Begin RECORDS SHOWN

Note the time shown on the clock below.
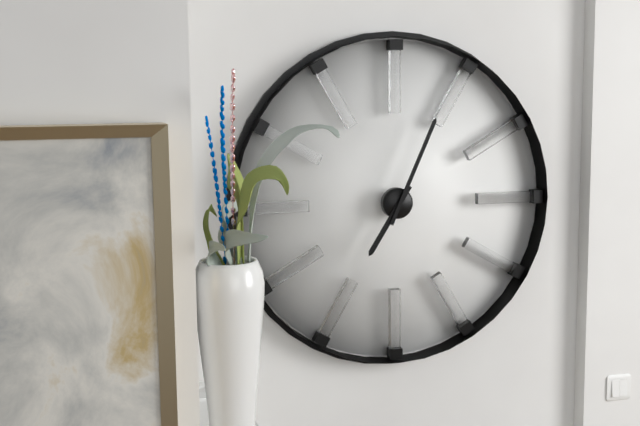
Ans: 7:04
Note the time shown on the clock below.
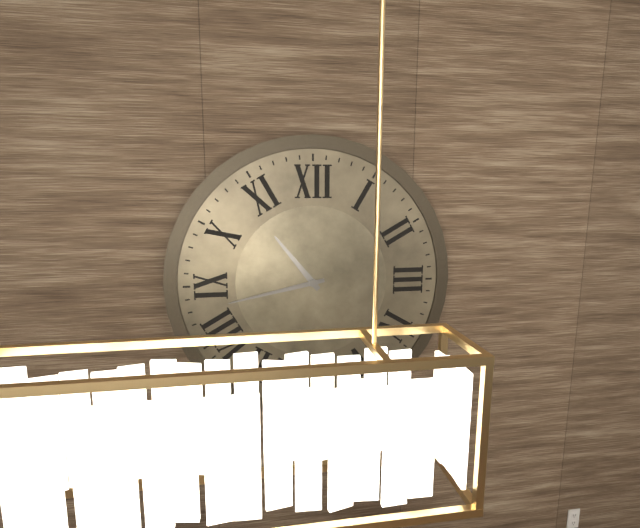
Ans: 10:43
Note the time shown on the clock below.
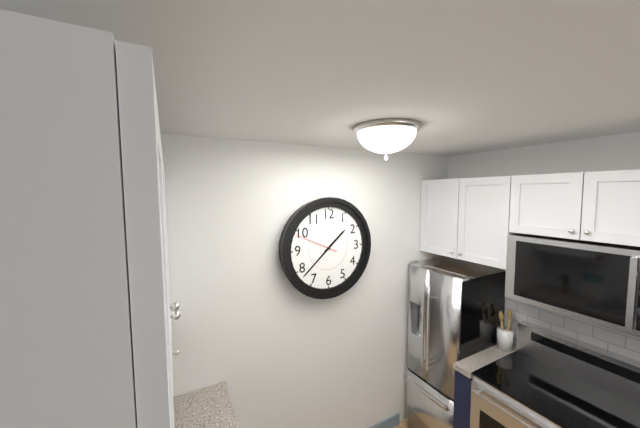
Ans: 1:38
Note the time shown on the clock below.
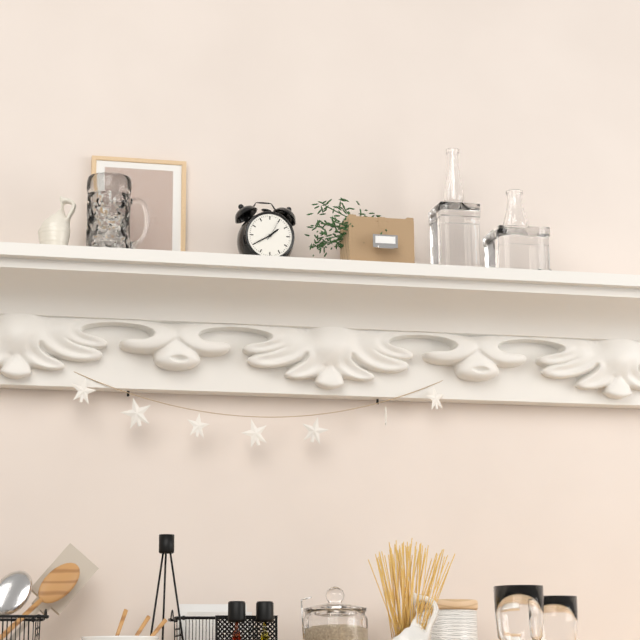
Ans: 1:40
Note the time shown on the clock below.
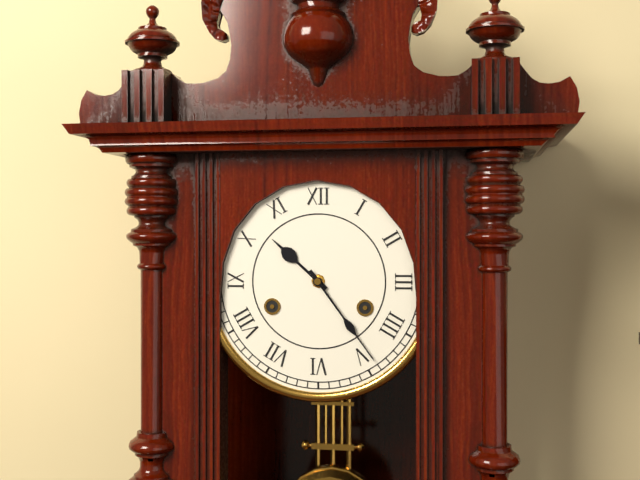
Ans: 10:24
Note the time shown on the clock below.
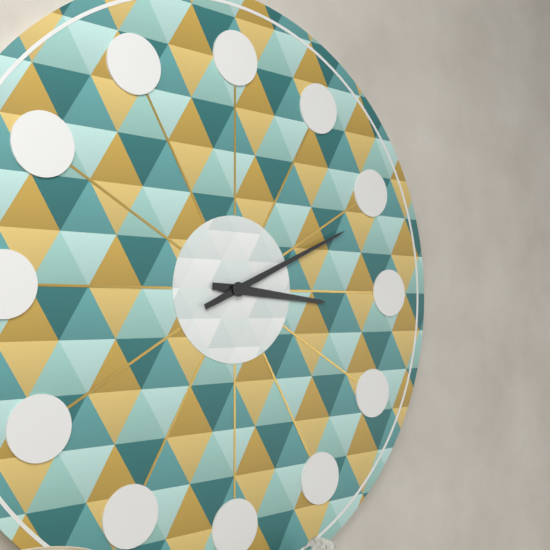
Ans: 3:11
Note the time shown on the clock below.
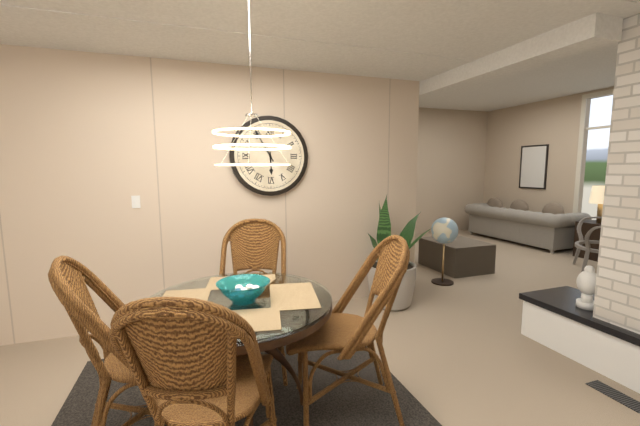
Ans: 5:55
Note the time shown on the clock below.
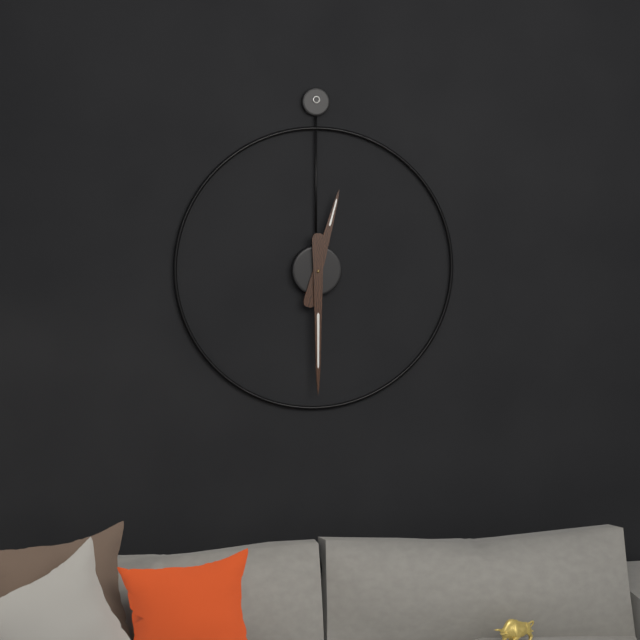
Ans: 12:30
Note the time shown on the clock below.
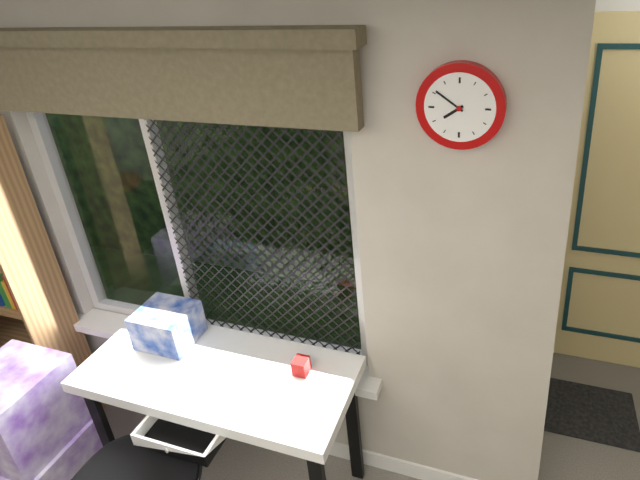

End RECORDS SHOWN

* DIRECTIVE *
Update the items above by replacing "Note" with "Write down" and leaving everything else as it is. Don't include the pictures.

* CORRECT OUTPUT *
Write down the time shown on the clock below.
Ans: 7:04
Write down the time shown on the clock below.
Ans: 10:43
Write down the time shown on the clock below.
Ans: 1:38
Write down the time shown on the clock below.
Ans: 1:40
Write down the time shown on the clock below.
Ans: 10:24
Write down the time shown on the clock below.
Ans: 3:11
Write down the time shown on the clock below.
Ans: 5:55
Write down the time shown on the clock below.
Ans: 12:30
Write down the time shown on the clock below.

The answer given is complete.